Ferrari had tested Phil’s car the week before to see how they could avoid bottoming on the banking, yet still have a low car with lots of negative camber. “It was a difficult compromise with spring rates and a taller final drive,” says Phil, “but we got an increase of several hundred revs on the straight, causing the inner valve springs to break. That’s why my car was slower in practice, but no-one put two and two together in time for the race. In the event, my new engine survived the race, but the others didn’t.”

And neither, tragically, did Wolfgang von Trips. On the second lap he was involved in a collision with Jim Clark’s Lotus and though Clark walked away unhurt, the Ferrari careered up the sloping earth bank which was lined with spectators. Eleven died, as did von Trips, who was ejected from his car and broke his neck.

“Enzo Ferrari played the role of martyr to the hilt” Phil Hill

“Trips made a bad start and Richie Ginther and I both went to the front from the second row.” recalls Hill. “Clark got by him and then Trips got him on the straight between Lesmo and the Parabolica. Trips was being cautious because we were all aware that on the opening lap at Monza you never knew if someone’s loose filler cap was going to dump a load of gas all over the road under heavy braking, and you found that out on the second lap.

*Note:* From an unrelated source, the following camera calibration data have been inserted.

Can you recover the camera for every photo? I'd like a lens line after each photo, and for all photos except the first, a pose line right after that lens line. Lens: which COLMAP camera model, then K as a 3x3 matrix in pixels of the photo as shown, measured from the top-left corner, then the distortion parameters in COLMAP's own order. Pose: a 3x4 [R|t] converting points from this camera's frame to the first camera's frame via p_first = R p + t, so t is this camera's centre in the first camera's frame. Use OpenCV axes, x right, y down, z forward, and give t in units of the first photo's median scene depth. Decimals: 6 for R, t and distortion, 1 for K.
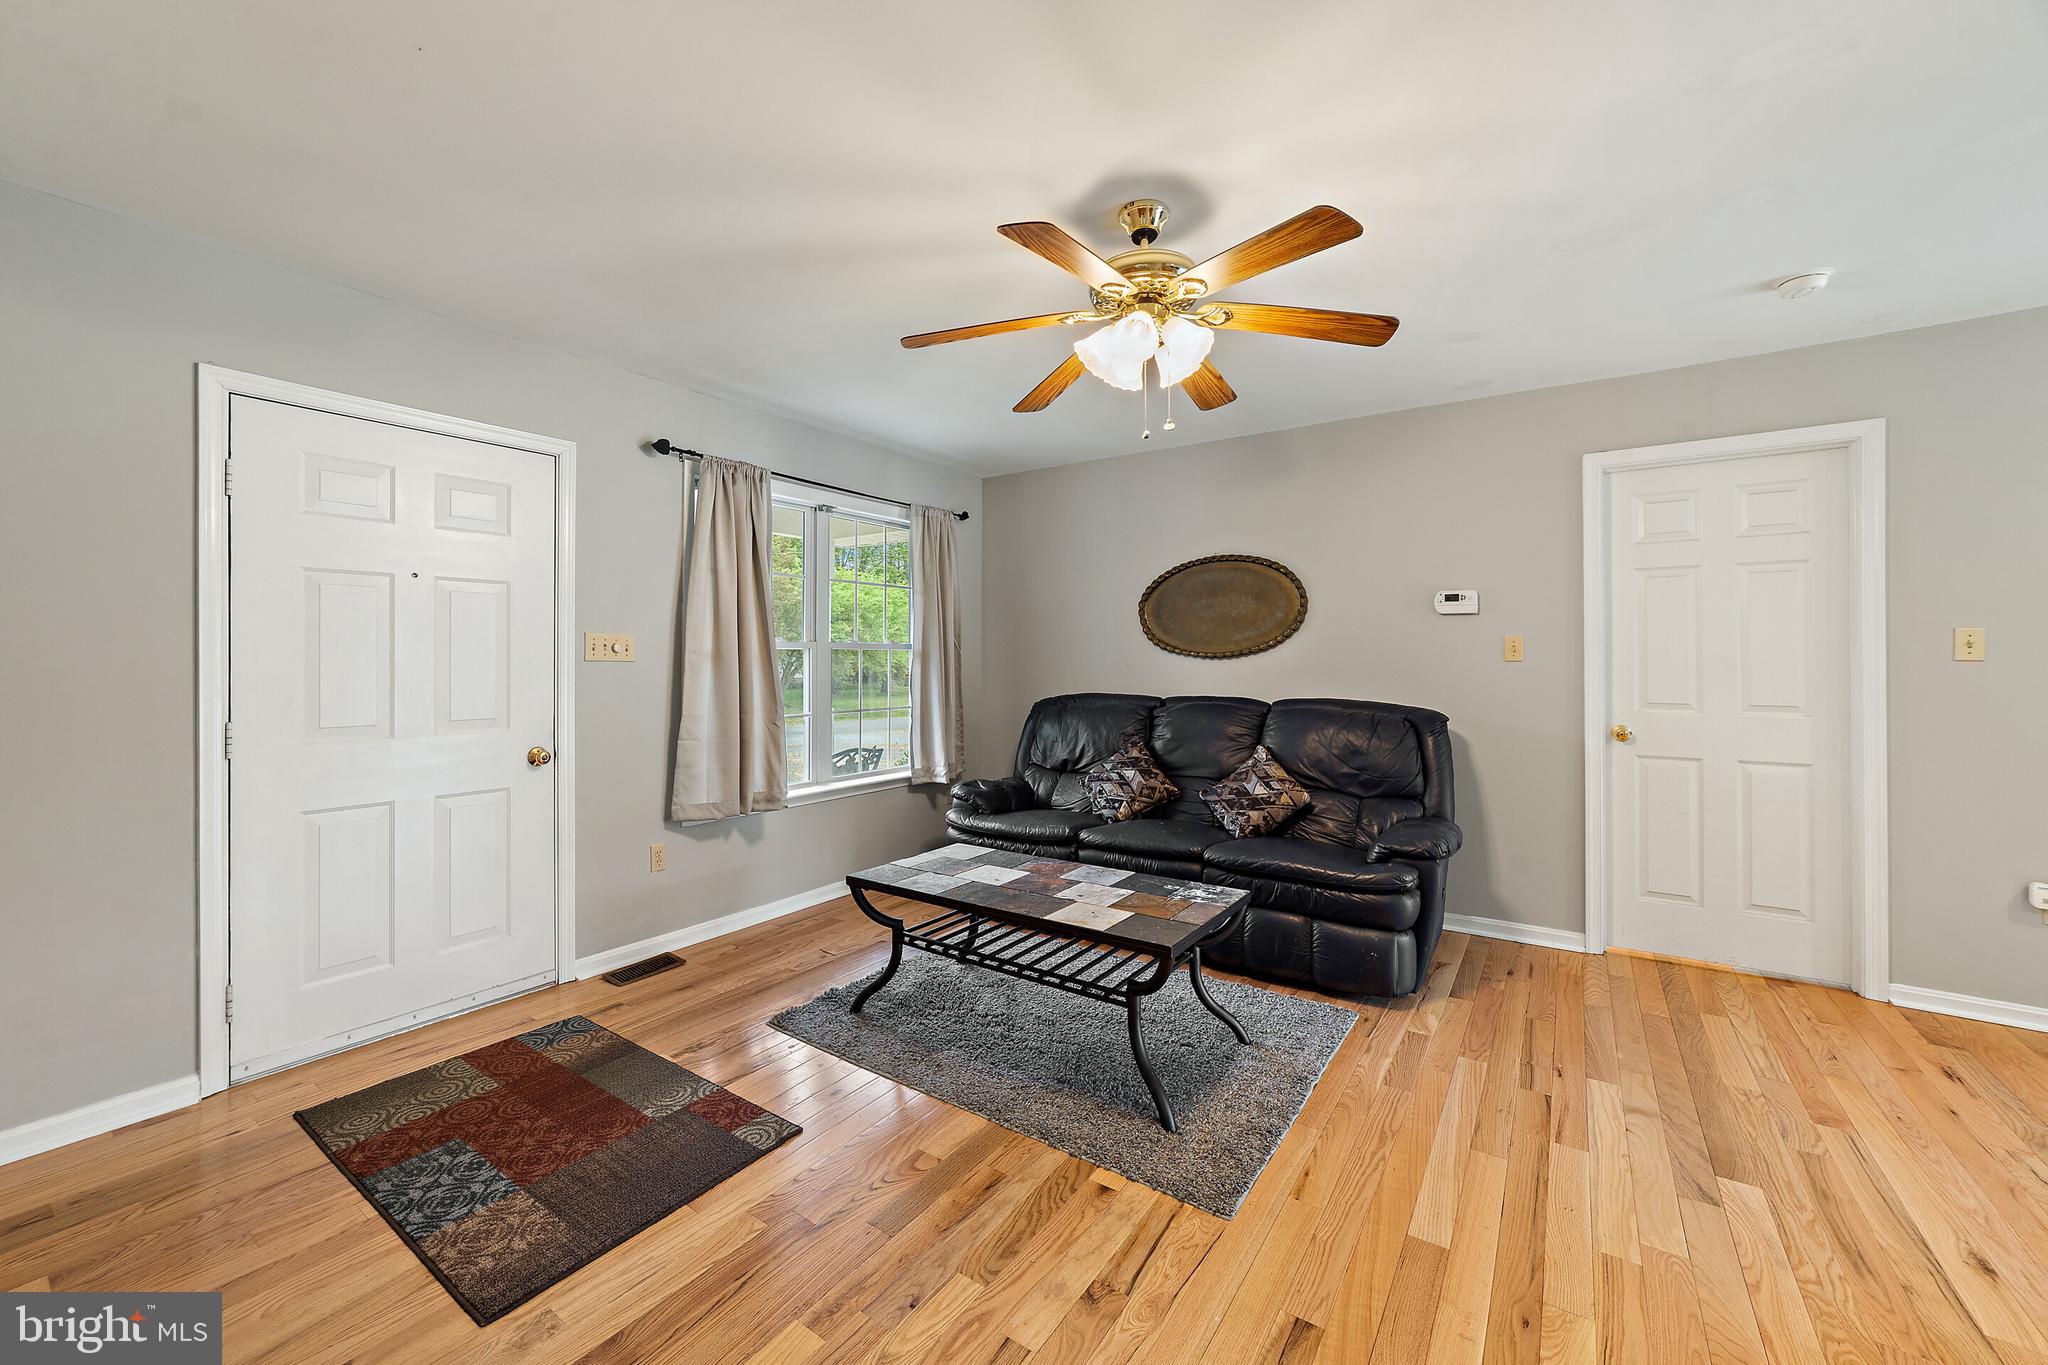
lens RADIAL K [[801.1, 0, 1021.8], [0, 801.1, 664.2], [0, 0, 1]] dist [-0.001601, 0.000030]
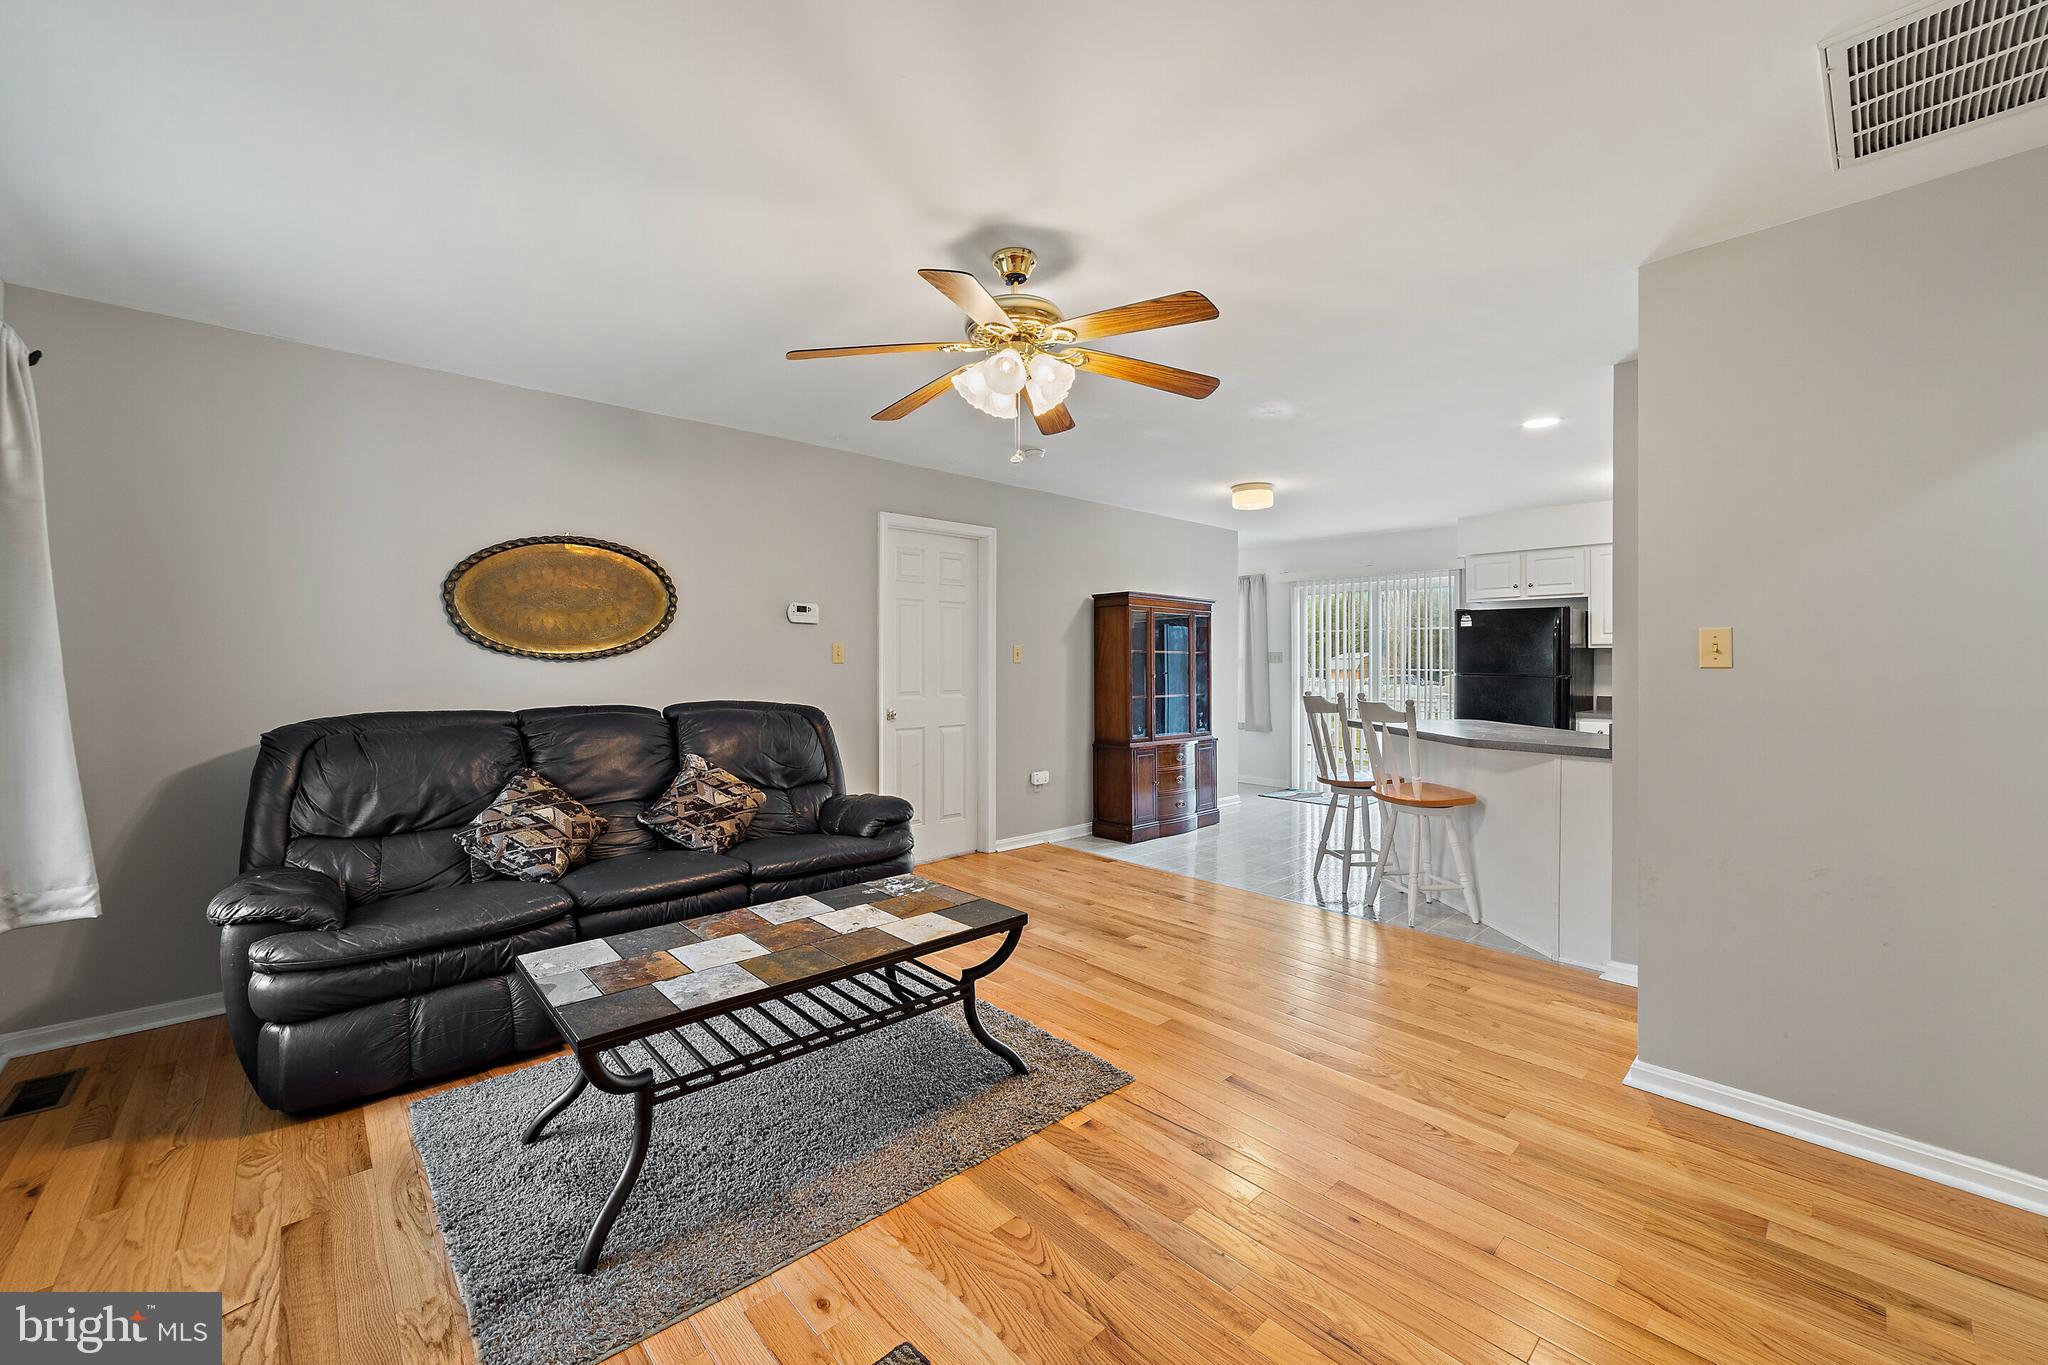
lens RADIAL K [[807.1, 0, 997.1], [0, 807.1, 670.3], [0, 0, 1]] dist [-0.012594, 0.000476]
pose [[0.235161, -0.007828, 0.971925, -0.747144], [0.004569, 0.999965, 0.006948, -0.000703], [-0.971946, 0.002807, 0.235188, 0.616301]]
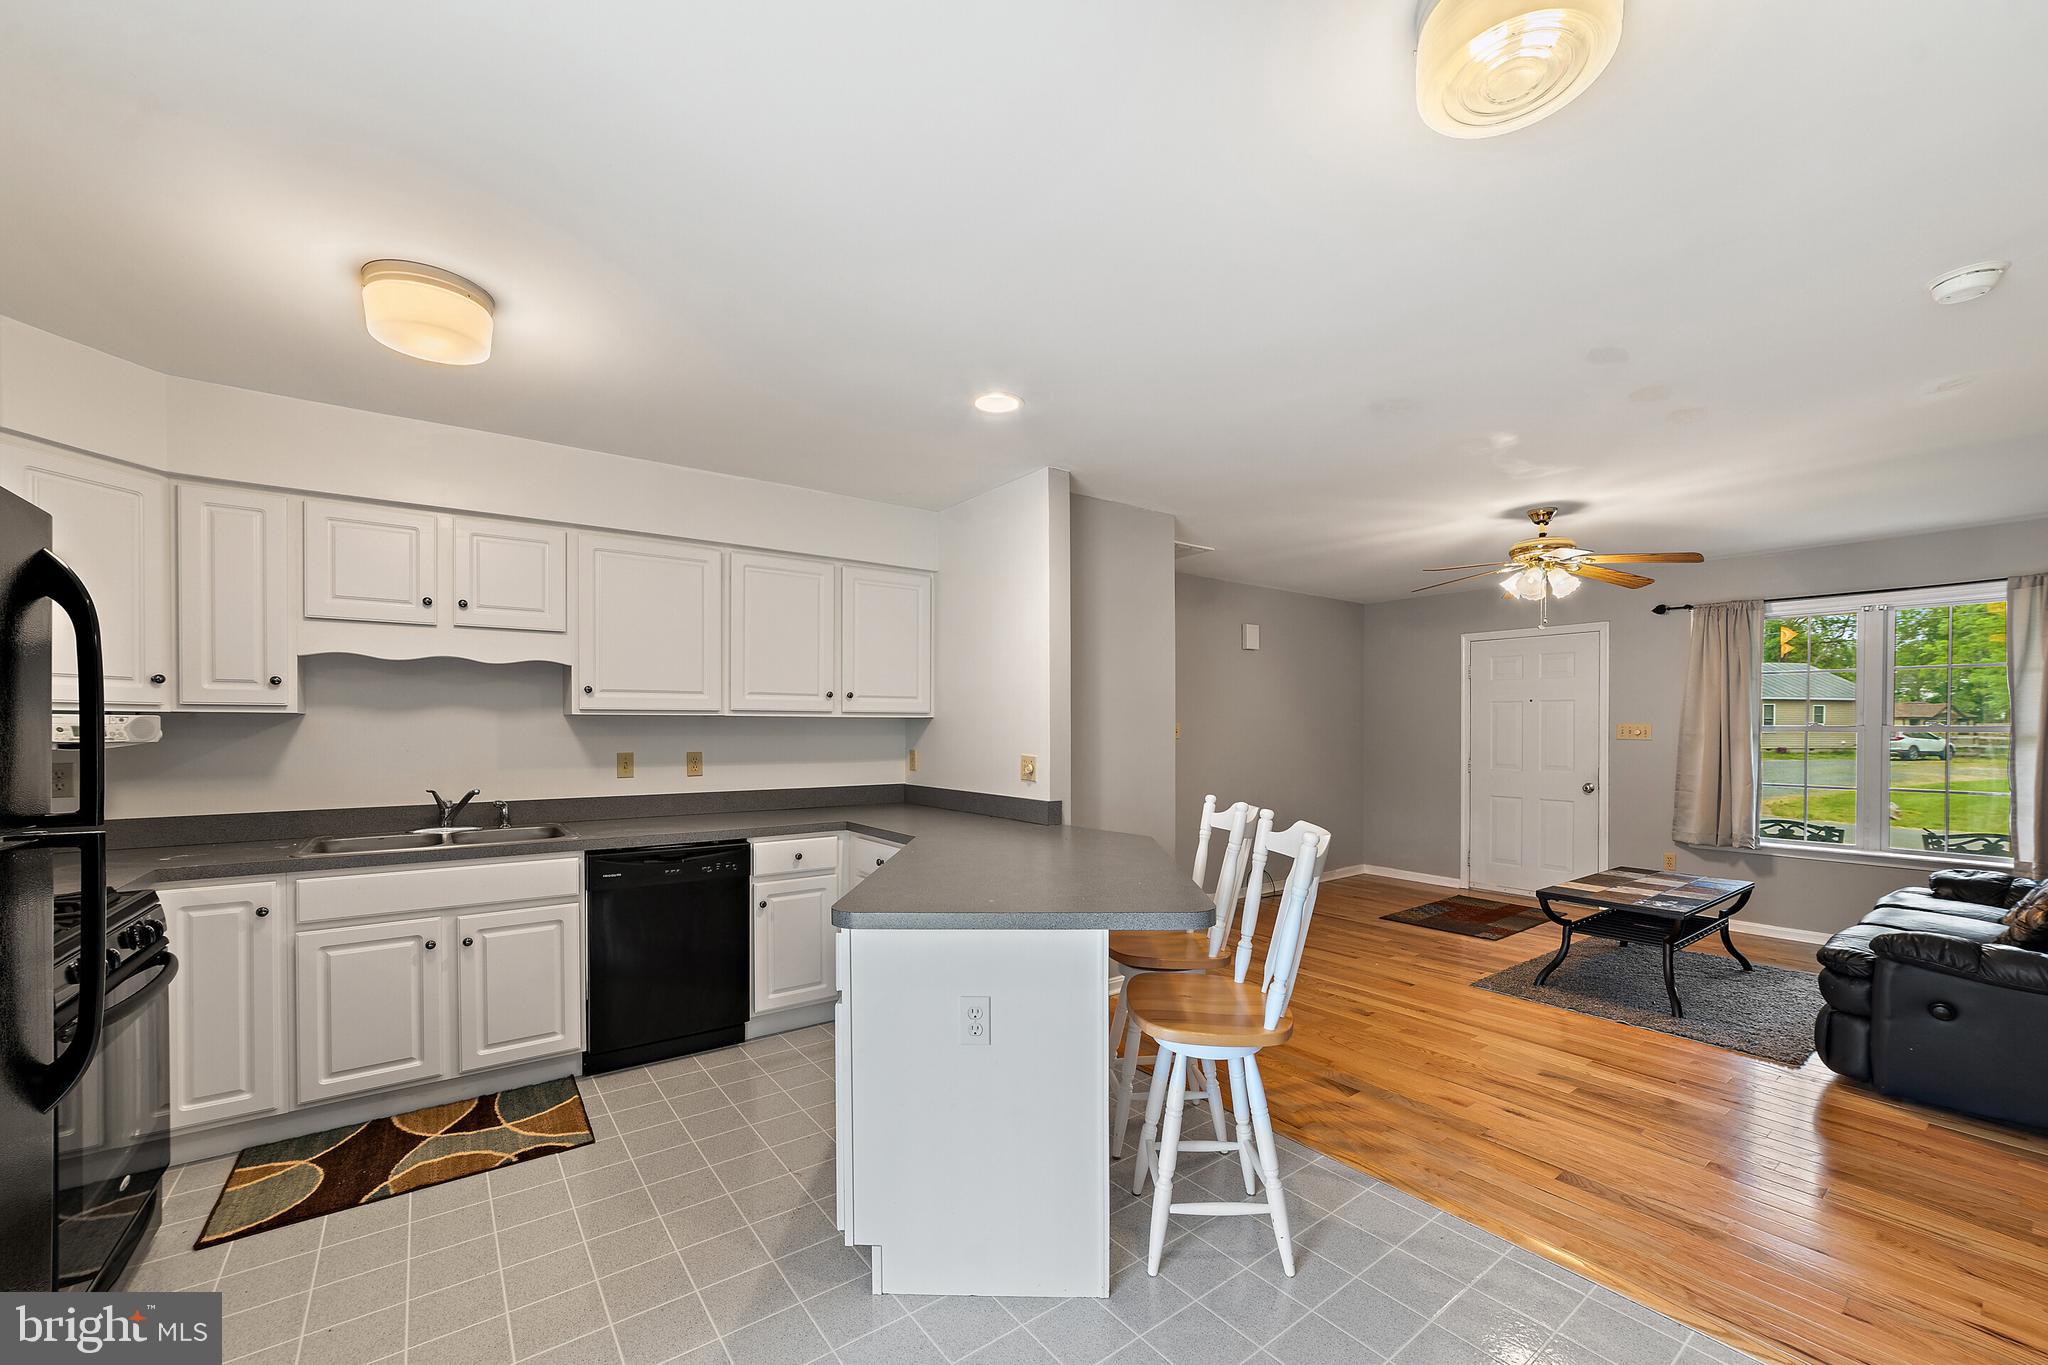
lens RADIAL K [[794.6, 0, 1046.0], [0, 794.6, 733.6], [0, 0, 1]] dist [-0.000255, 0.000035]
pose [[-0.299256, 0.001155, -0.954172, 1.891053], [-0.005843, 0.999978, 0.003043, -0.019695], [0.954155, 0.006485, -0.299242, 0.353718]]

“I was in the lead and so saw nothing of the accident, but what we all heard afterwards was that Trips outbraked Clark and, assuming that he was past, set himself up for Parabolica by moving slightly to the left. In doing so he touched the right front wheel of the Lotus with the left rear of the Ferrari.”

And so Phil Hill won the Italian Grand Prix and the 1961 World Championship, but in tragic circumstances. To cap it all, he was denied the pleasure of racing as title holder in front of his fellow Americans at Watkins Glen.

hill belgium

Hill in the lead of the ’61 Belgian GP – his favourite F1 moment that year

Grand Prix Photo

“I’m glad that teams today can’t do what Ferrari did then and just refuse to go to the next race. It threw a monkey wrench into the plans of the organisers at Watkins Glen when Ferrari failed to show up with me, the first American champion, to drive in front of my home crowd. I tried to persuade Enzo Ferrari to send one car for me, but he wouldn’t budge, because he had his championships in the bag.

“He played the role of martyr to the hilt, to tell the truth, meeting the press with several days’ growth of beard and looking distraught and grief-stricken. They were all crocodile tears to me he was putting on a show, as he’d done many times before.

“I went to Watkins Glen, of course, but I was just driven round on a lap of honour on the back of a convertible. I was really sick about that, for that day should have been the crowning glory of my career, the biggest day of my life.

“Also, there was a certain amount of guilt on my part in that Trips was dead and I was alive and I had won the championship. I was unequipped to deal with that situation. If I had been more experienced in life I would have been able to wade through it, somehow. It was the most terrible way to win a title.”